◆ TASK STATEMENT
Copy every entry below word for word, leaving out the pictures.
○ ○ ○
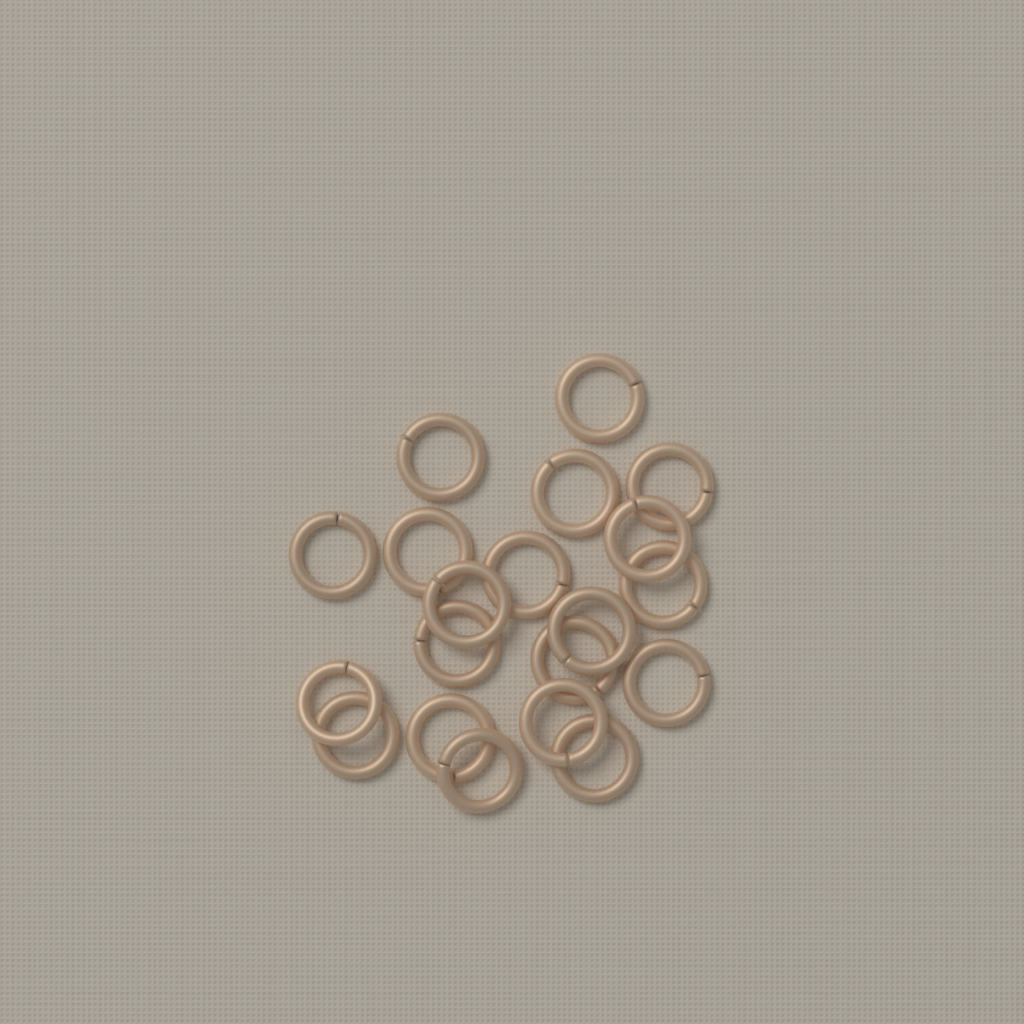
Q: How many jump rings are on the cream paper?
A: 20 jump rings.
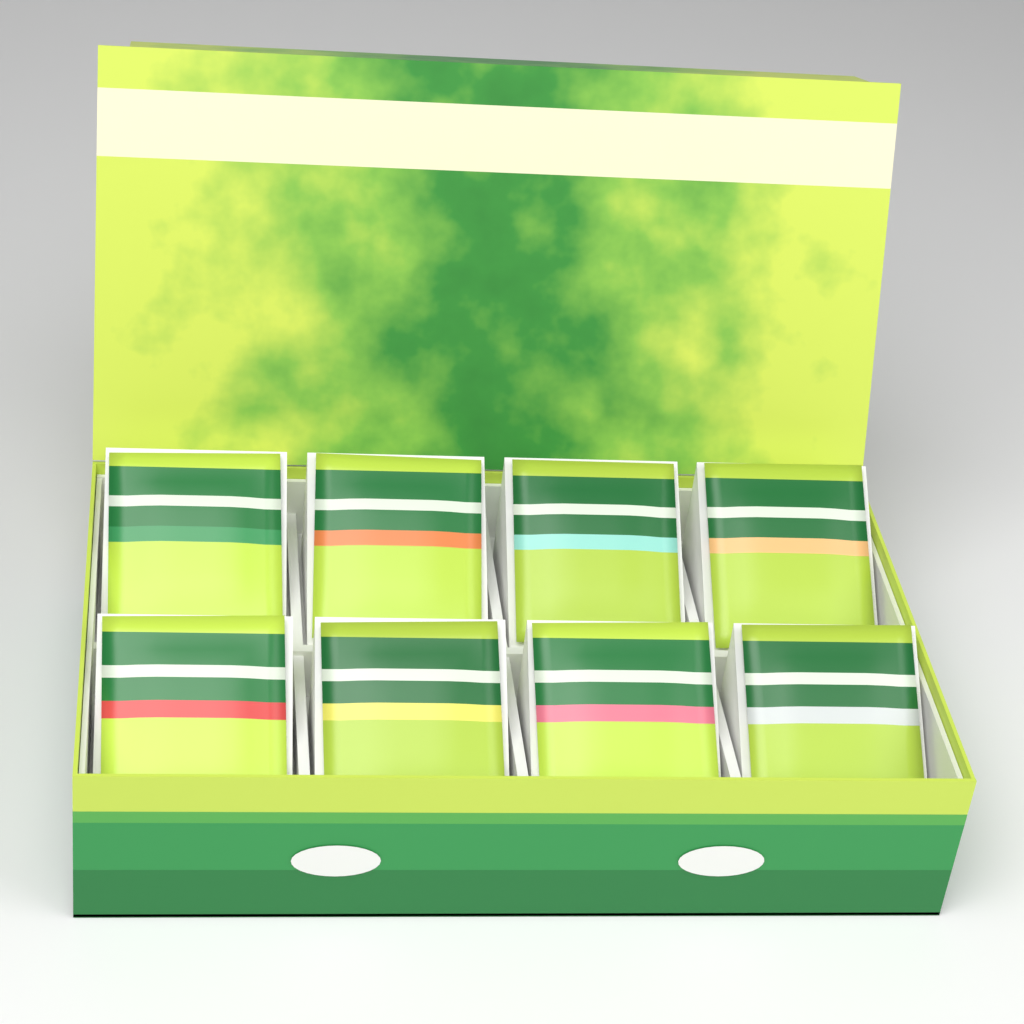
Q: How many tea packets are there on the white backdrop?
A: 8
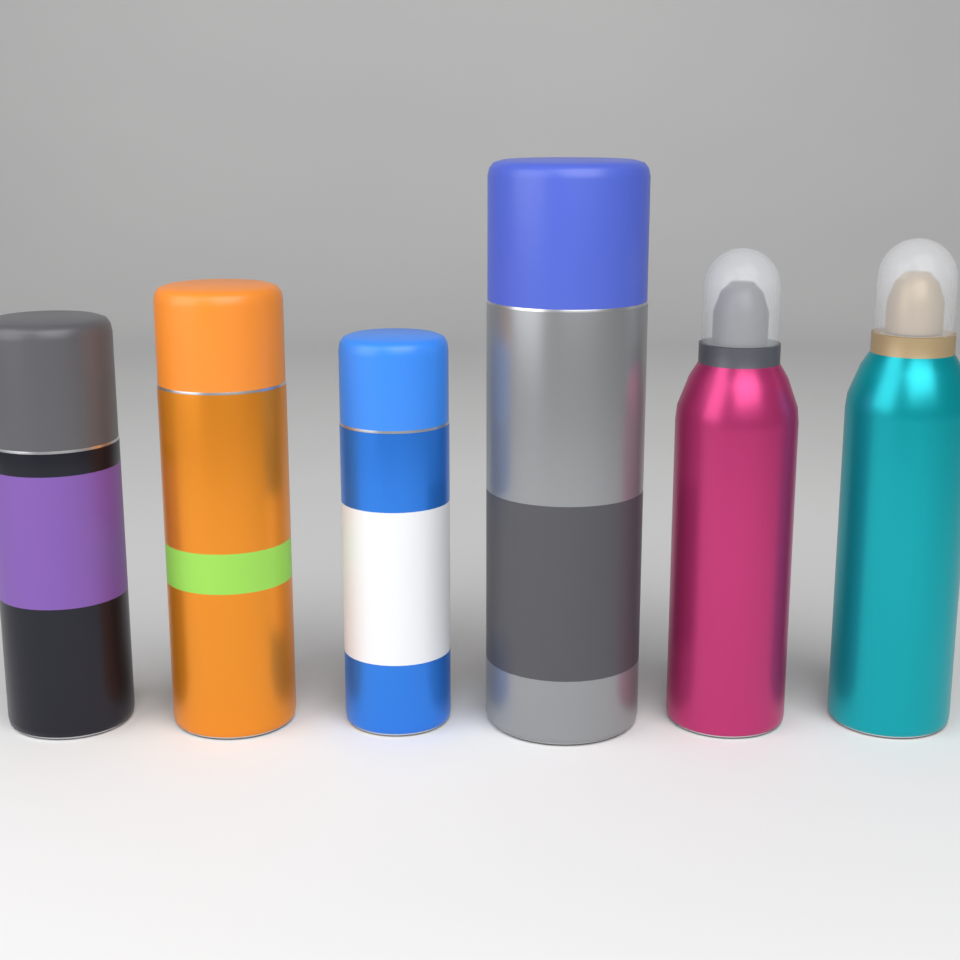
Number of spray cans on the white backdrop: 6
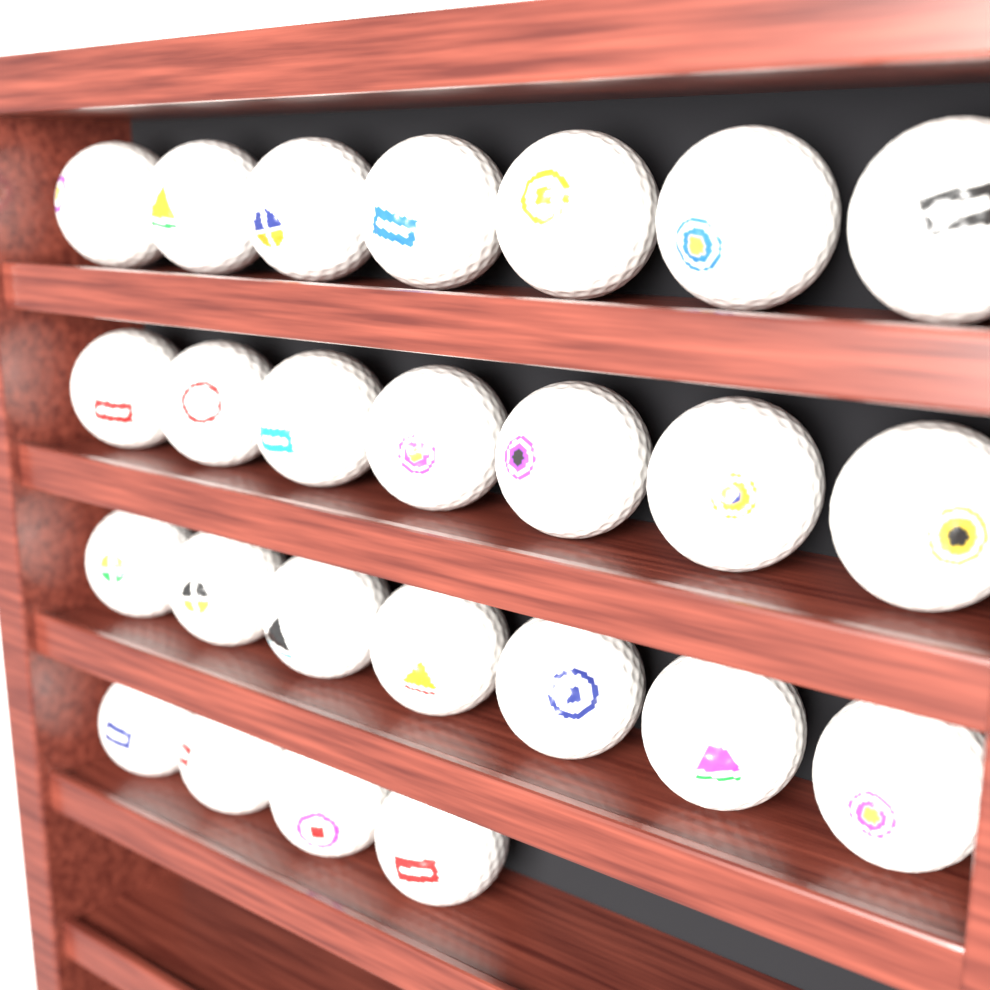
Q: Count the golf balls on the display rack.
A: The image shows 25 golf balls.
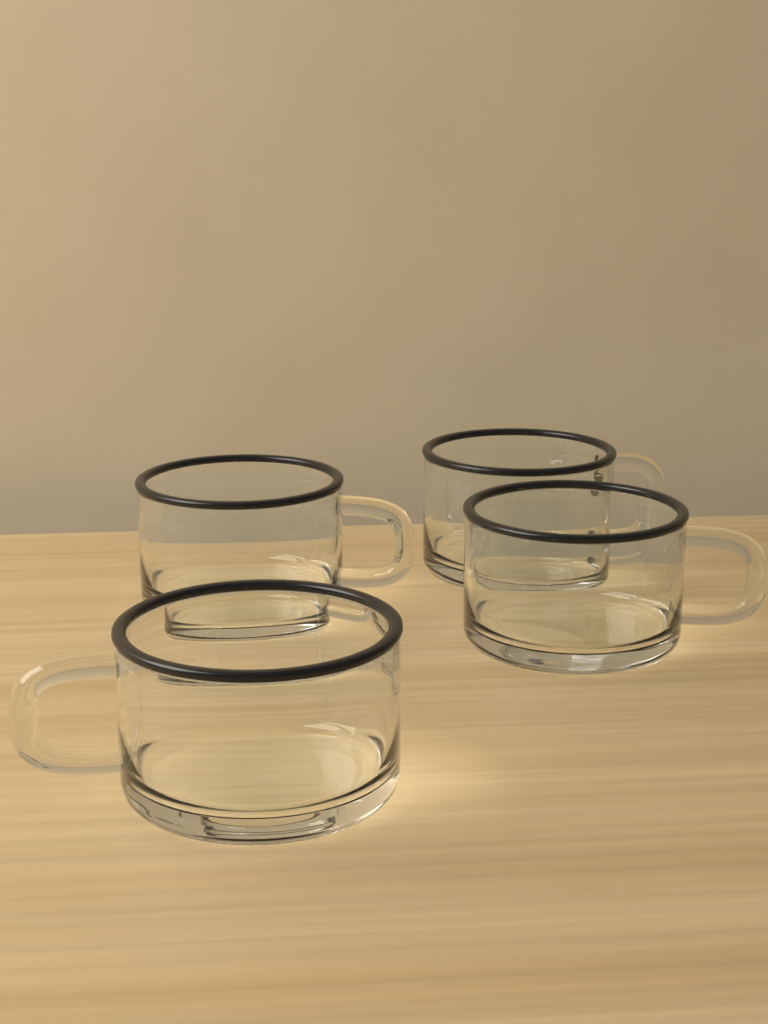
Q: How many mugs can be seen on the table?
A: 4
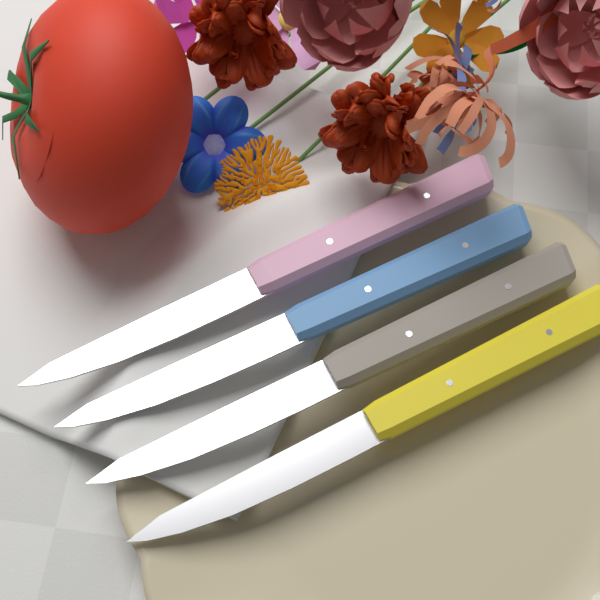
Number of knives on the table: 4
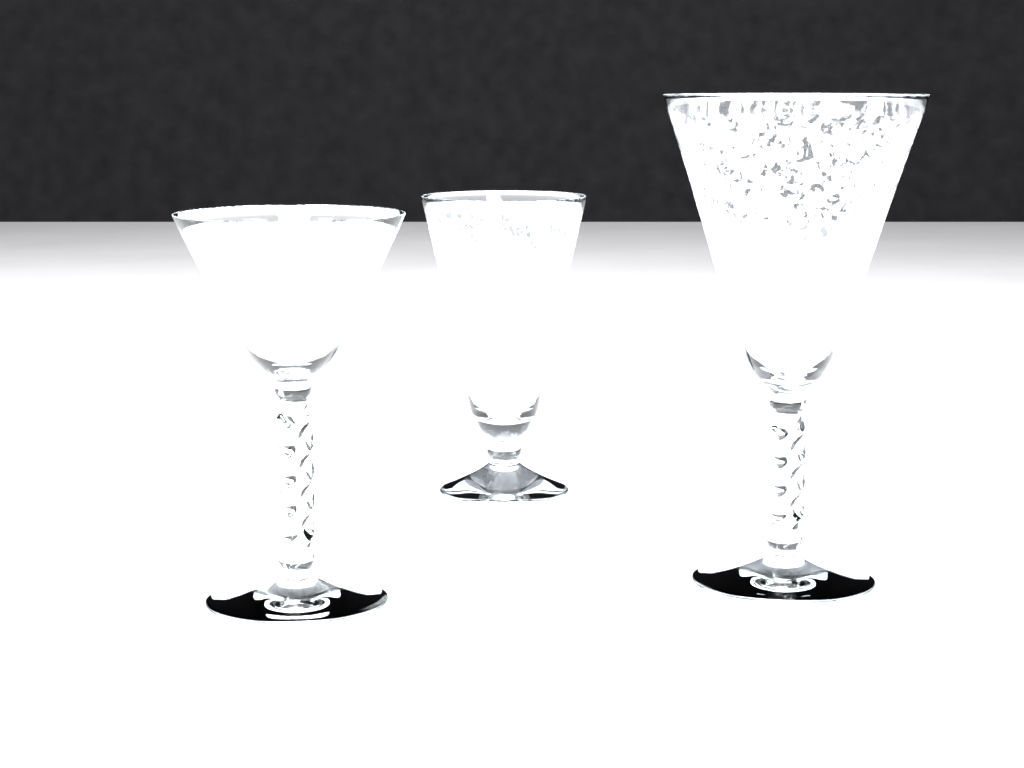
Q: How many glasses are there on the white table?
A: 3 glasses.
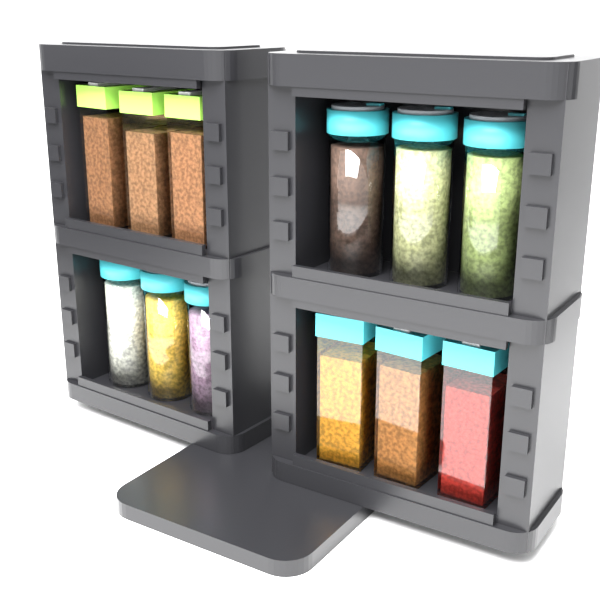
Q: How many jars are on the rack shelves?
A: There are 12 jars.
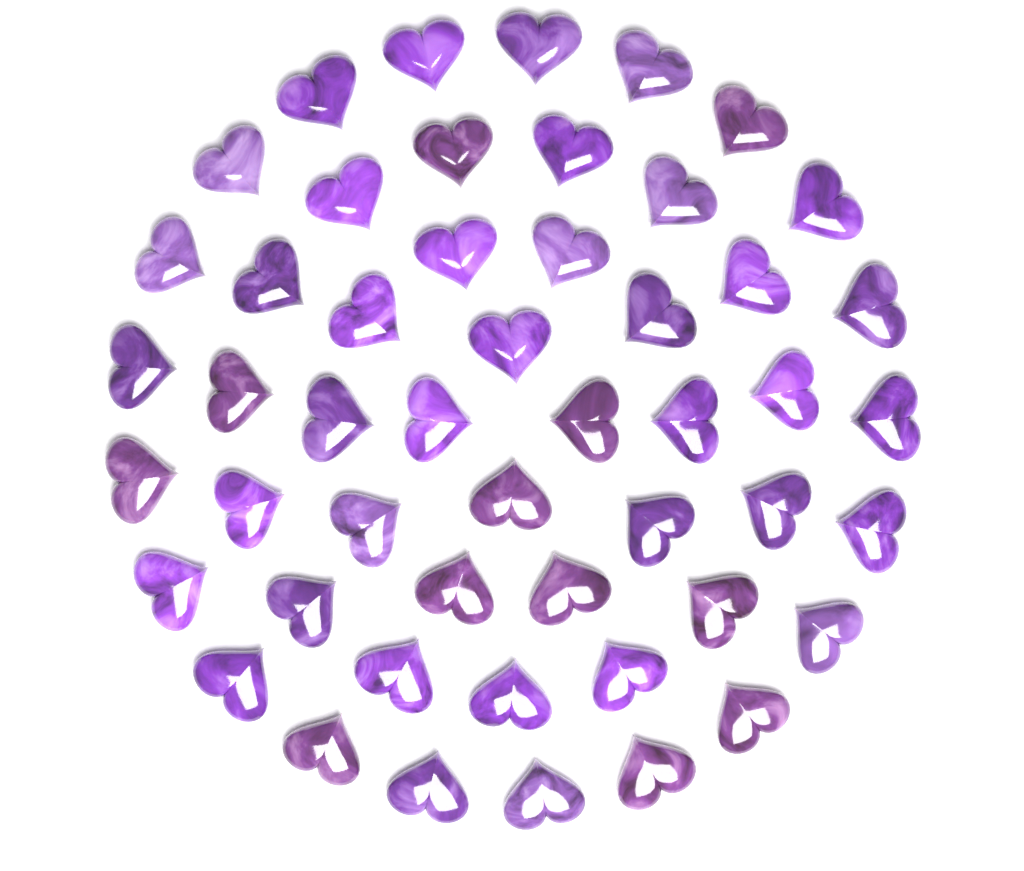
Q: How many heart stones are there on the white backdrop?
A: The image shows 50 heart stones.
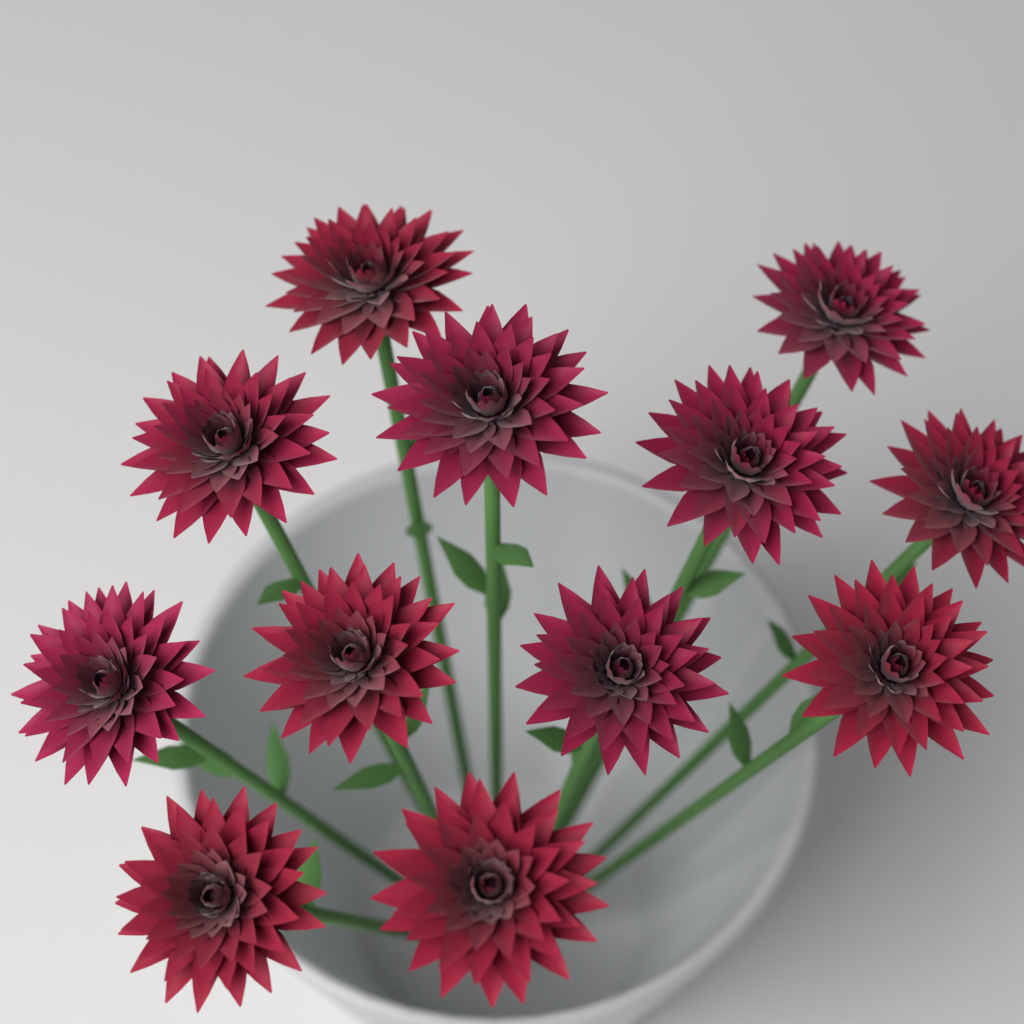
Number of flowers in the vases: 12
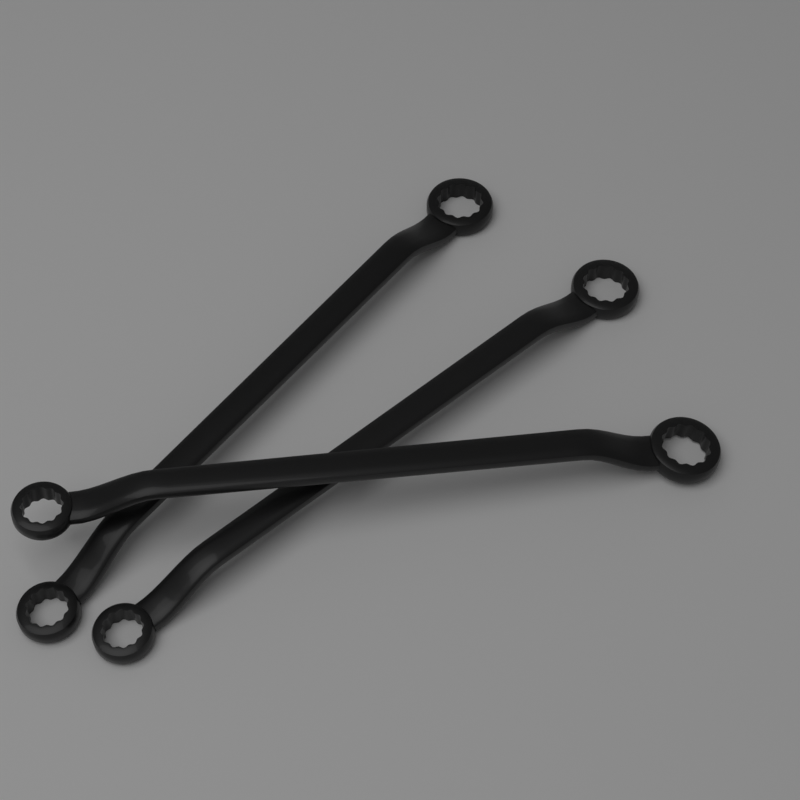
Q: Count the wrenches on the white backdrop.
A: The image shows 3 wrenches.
○ ○ ○
◆ TASK RESULT
Q: How many jump rings are on the cream paper?
A: 20 jump rings.
Q: How many tea packets are there on the white backdrop?
A: 8
Number of spray cans on the white backdrop: 6
Q: Count the golf balls on the display rack.
A: The image shows 25 golf balls.
Q: How many mugs can be seen on the table?
A: 4
Number of knives on the table: 4
Q: How many glasses are there on the white table?
A: 3 glasses.
Q: How many jars are on the rack shelves?
A: There are 12 jars.
Q: How many heart stones are there on the white backdrop?
A: The image shows 50 heart stones.
Number of flowers in the vases: 12
Q: Count the wrenches on the white backdrop.
A: The image shows 3 wrenches.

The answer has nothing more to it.